=== 你的任务 ===
1/ 请输出关于VEGF化学发光检测的节选中从含有“3.3VEGF校准品制备与标”的词句开始、到“微孔板应清洁,无异物污染和加工缺陷;液体部分应清亮、无沉淀或絮状物。”结束的那一段，一字不改。
2/ 请根据关于VEGF化学发光检测的节选，写出链霉亲和素包被最终选用的浓度。

=== 所给节选 ===

——————

3.1生物素化抗体及酶标抗体浓度确定:通过棋盘试验,对比不同配对组合下校准品的RLpg值作统计学分析,以VEGF浓度为横坐标X值,RLpg值为纵坐标Y值,求线性相关系数R值。最终挑选具有良好线性,较高R值的生物素化抗体、辣根过氧化物酶标记抗体,酶标抗体应用浓度和生物素化抗体浓度作为夹心法CLIA检测方法的关键条件在选择时应同时满足S0RLpg值<100,S5/S0(P/N)最大等条件。
3.2链霉亲和素包被液浓度的选择:以CB、作为包被液,分别包被1-5ug/ml链霉亲和素,最终选择3.5ug/ml用于包被。
3.3VEGF校准品制备与标定:按校准品原料VEGF对照国际约定参考品浓度,用PBS倍比稀释出系列校准品5个浓度点,并配制S0点。以工作校准品为准,将此系列产品校准品用化学发光法测定各浓度点实际浓度值,并将各浓度点微调至目标浓度值(0、50、100、200、400、800pg/mL),准确度90%~110%以内。用2ml规格的管制玻璃瓶分装校准品溶液,分装量为0.5ml/瓶。置于2—8℃保存。
3.4检测流程:包被连霉亲和素100μl/孔4℃过夜,洗涤5次,加生物素化抗体50μl/孔,再加入待检样品50μl/孔,37℃孵育30min,洗涤5次,加HRP标记抗体100μl/孔,37℃孵育30min,洗涤5次,加入底物发光液50μl/孔,避光5min,检测RLpg值。具体步骤需要参考最终确定的检测条件。
4化学发光液
使用KPL公司的发光液,用8.0ml规格塑料瓶按3.0ml/瓶分装,置于2—8℃保存。
5分析性能分析和稳定性试验
采用建立的生物素亲和素CLIA方法检测VEGF标准品,计算不同浓度范围标准曲线的线性相关系数,R值最大的一组浓度范围即此方法最佳浓度范围。对线性关系重复性、特异性、准确性等需要反复验证。
5.1外观
微孔板应清洁,无异物污染和加工缺陷;液体部分应清亮、无沉淀或絮状物。
5.2最低检出量
VEGF标准品的最低检出量不大于10pg/ml。
5.3精密度
批内精密性CV(%)应不高于10%(n≥20);批间精密性CV(%)应不高于15%(n≥5)
5.4准确性
回收率应介于90%-110%之间。
5.5线性范围
在(0~800)pg/ml的线性范围内,试剂盒的相关系数r应≥0.99。
5.6稳定性
2-8℃储存,有效期为12个月。
6检测设备:自动化学发光仪
化学发光仪使用北京滨松光子股份有限公司的BHP9504产品,市场上众多板式化学发光仪均可检测本试剂盒。

——————

=== 原始数据 ===
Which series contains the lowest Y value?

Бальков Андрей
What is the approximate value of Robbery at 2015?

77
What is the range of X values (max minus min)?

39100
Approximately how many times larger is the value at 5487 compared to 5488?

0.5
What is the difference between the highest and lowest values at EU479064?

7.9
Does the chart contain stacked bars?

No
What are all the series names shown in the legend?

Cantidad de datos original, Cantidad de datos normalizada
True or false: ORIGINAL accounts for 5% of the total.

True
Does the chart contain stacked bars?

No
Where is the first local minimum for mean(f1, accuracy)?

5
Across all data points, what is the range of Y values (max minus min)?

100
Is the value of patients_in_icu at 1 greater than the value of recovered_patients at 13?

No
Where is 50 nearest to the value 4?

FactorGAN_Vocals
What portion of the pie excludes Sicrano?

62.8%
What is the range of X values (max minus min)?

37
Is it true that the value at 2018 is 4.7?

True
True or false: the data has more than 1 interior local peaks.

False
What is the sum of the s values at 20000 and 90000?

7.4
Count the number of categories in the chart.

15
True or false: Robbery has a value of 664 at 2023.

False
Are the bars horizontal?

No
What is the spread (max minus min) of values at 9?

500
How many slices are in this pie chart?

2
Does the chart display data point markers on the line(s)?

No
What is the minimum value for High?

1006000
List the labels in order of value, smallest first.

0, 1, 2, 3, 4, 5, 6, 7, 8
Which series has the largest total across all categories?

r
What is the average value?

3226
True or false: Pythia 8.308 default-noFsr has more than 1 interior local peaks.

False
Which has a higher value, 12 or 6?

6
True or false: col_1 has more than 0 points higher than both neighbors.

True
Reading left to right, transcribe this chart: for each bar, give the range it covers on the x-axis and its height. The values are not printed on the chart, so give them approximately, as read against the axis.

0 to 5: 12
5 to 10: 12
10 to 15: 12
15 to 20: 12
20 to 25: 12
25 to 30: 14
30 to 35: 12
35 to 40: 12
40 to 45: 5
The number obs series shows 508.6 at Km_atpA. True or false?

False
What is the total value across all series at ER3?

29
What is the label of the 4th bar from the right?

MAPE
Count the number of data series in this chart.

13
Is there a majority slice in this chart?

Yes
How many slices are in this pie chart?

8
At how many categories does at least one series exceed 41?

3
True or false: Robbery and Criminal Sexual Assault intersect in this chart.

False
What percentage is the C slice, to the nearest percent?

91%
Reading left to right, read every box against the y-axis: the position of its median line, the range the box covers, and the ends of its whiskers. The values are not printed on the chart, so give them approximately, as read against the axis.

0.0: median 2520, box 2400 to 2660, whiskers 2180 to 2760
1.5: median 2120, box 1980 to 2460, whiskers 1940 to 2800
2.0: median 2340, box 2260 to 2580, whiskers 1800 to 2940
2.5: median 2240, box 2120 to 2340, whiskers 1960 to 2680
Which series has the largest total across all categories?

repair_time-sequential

——————

=== 依次作答 ===
1/
3.3VEGF校准品制备与标定:按校准品原料VEGF对照国际约定参考品浓度,用PBS倍比稀释出系列校准品5个浓度点,并配制S0点。以工作校准品为准,将此系列产品校准品用化学发光法测定各浓度点实际浓度值,并将各浓度点微调至目标浓度值(0、50、100、200、400、800pg/mL),准确度90%~110%以内。用2ml规格的管制玻璃瓶分装校准品溶液,分装量为0.5ml/瓶。置于2—8℃保存。
3.4检测流程:包被连霉亲和素100μl/孔4℃过夜,洗涤5次,加生物素化抗体50μl/孔,再加入待检样品50μl/孔,37℃孵育30min,洗涤5次,加HRP标记抗体100μl/孔,37℃孵育30min,洗涤5次,加入底物发光液50μl/孔,避光5min,检测RLpg值。具体步骤需要参考最终确定的检测条件。
4化学发光液
使用KPL公司的发光液,用8.0ml规格塑料瓶按3.0ml/瓶分装,置于2—8℃保存。
5分析性能分析和稳定性试验
采用建立的生物素亲和素CLIA方法检测VEGF标准品,计算不同浓度范围标准曲线的线性相关系数,R值最大的一组浓度范围即此方法最佳浓度范围。对线性关系重复性、特异性、准确性等需要反复验证。
5.1外观
微孔板应清洁,无异物污染和加工缺陷;液体部分应清亮、无沉淀或絮状物。

2/ 3.5ug/ml。